Required action: Return each line of the data below exactly, omitting any pictures.

Record set:

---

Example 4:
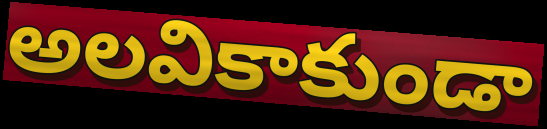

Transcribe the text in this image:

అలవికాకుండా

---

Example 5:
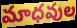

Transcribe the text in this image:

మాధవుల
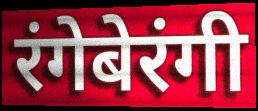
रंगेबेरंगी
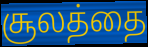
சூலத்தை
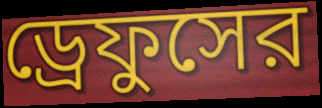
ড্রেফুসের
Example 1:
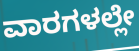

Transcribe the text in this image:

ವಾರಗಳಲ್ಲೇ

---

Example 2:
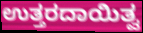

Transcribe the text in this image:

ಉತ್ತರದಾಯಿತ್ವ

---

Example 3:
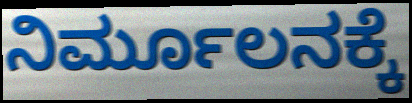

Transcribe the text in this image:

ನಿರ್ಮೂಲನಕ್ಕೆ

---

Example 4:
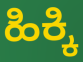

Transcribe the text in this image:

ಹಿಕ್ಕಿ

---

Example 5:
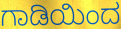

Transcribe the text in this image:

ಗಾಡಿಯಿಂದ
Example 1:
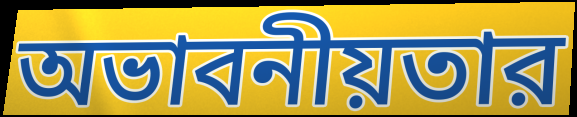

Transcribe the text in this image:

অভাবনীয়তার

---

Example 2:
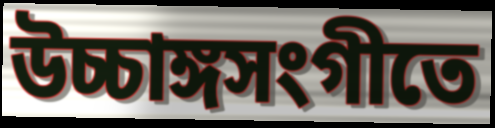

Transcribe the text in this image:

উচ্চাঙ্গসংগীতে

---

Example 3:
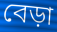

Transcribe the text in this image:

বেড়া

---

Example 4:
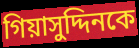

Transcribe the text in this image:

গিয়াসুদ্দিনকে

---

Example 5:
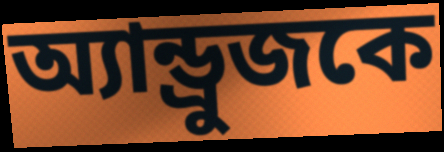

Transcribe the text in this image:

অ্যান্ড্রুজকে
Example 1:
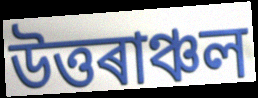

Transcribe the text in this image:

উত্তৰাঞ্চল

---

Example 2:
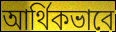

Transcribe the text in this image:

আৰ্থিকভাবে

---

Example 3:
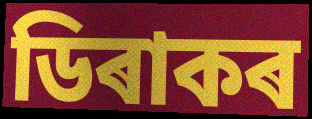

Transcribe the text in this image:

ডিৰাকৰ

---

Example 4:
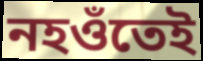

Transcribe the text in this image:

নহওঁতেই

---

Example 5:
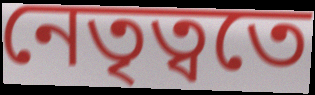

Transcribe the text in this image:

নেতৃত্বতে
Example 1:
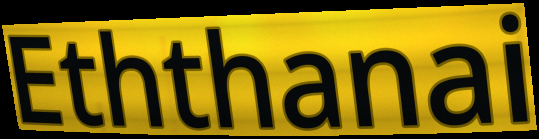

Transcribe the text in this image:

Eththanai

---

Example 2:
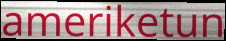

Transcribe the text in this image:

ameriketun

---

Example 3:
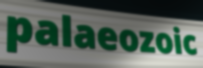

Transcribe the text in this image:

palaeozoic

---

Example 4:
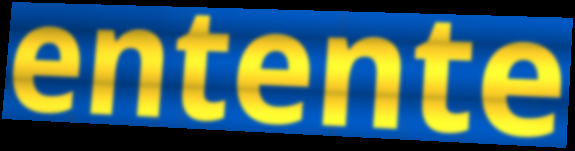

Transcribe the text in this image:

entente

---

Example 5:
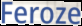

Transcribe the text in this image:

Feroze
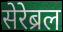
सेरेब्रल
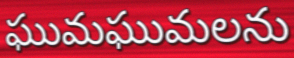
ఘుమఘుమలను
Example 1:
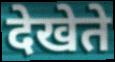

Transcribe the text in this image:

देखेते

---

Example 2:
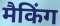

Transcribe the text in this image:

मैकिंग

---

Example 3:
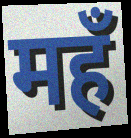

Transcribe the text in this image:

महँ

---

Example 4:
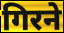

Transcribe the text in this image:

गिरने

Response to the task:
---

Example 4:

Transcribe the text in this image:

అలవికాకుండా

---

Example 5:

Transcribe the text in this image:

మాధవుల
रंगेबेरंगी
சூலத்தை
ড্রেফুসের
Example 1:

Transcribe the text in this image:

ವಾರಗಳಲ್ಲೇ

---

Example 2:

Transcribe the text in this image:

ಉತ್ತರದಾಯಿತ್ವ

---

Example 3:

Transcribe the text in this image:

ನಿರ್ಮೂಲನಕ್ಕೆ

---

Example 4:

Transcribe the text in this image:

ಹಿಕ್ಕಿ

---

Example 5:

Transcribe the text in this image:

ಗಾಡಿಯಿಂದ
Example 1:

Transcribe the text in this image:

অভাবনীয়তার

---

Example 2:

Transcribe the text in this image:

উচ্চাঙ্গসংগীতে

---

Example 3:

Transcribe the text in this image:

বেড়া

---

Example 4:

Transcribe the text in this image:

গিয়াসুদ্দিনকে

---

Example 5:

Transcribe the text in this image:

অ্যান্ড্রুজকে
Example 1:

Transcribe the text in this image:

উত্তৰাঞ্চল

---

Example 2:

Transcribe the text in this image:

আৰ্থিকভাবে

---

Example 3:

Transcribe the text in this image:

ডিৰাকৰ

---

Example 4:

Transcribe the text in this image:

নহওঁতেই

---

Example 5:

Transcribe the text in this image:

নেতৃত্বতে
Example 1:

Transcribe the text in this image:

Eththanai

---

Example 2:

Transcribe the text in this image:

ameriketun

---

Example 3:

Transcribe the text in this image:

palaeozoic

---

Example 4:

Transcribe the text in this image:

entente

---

Example 5:

Transcribe the text in this image:

Feroze
सेरेब्रल
ఘుమఘుమలను
Example 1:

Transcribe the text in this image:

देखेते

---

Example 2:

Transcribe the text in this image:

मैकिंग

---

Example 3:

Transcribe the text in this image:

महँ

---

Example 4:

Transcribe the text in this image:

गिरने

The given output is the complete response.